#### ASSIGNMENT:
Please copy out each line of the listing that contains the word "commitObject".

EXTRACTED INFORMATION section start

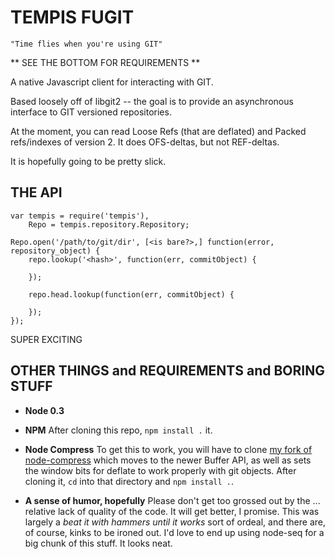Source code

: TEMPIS FUGIT
============

    "Time flies when you're using GIT"


** SEE THE BOTTOM FOR REQUIREMENTS **

A native Javascript client for interacting with GIT.

Based loosely off of libgit2 -- the goal is to provide an asynchronous interface to GIT versioned repositories.

At the moment, you can read Loose Refs (that are deflated) and Packed refs/indexes of version 2. It does OFS-deltas, but not REF-deltas.

It is hopefully going to be pretty slick.

THE API
-------

    var tempis = require('tempis'),
        Repo = tempis.repository.Repository;

    Repo.open('/path/to/git/dir', [<is bare?>,] function(error, repository_object) {
        repo.lookup('<hash>', function(err, commitObject) {

        });

        repo.head.lookup(function(err, commitObject) {

        });
    });

SUPER EXCITING


OTHER THINGS and REQUIREMENTS and BORING STUFF
----------------------------------------------

*   **Node 0.3**

*   **NPM** After cloning this repo, `npm install .` it.

*   **Node Compress** To get this to work, you will have to clone [my fork of node-compress](https://github.com/chrisdickinson/node-compress) which
moves to the newer Buffer API, as well as sets the window bits for deflate to work properly with git objects. After cloning it, `cd` into that directory
and `npm install .`.

*   **A sense of humor, hopefully** Please don't get too grossed out by the ... relative lack of quality of the code. It will get better, I promise. This was largely a *beat it
with hammers until it works* sort of ordeal, and there are, of course, kinks to be ironed out. I'd love to end up using node-seq for a big chunk of this
stuff. It looks neat.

EXTRACTED INFORMATION section end

#### OUTPUT FOR THIS EXERCISE:
        repo.lookup('<hash>', function(err, commitObject) {
        repo.head.lookup(function(err, commitObject) {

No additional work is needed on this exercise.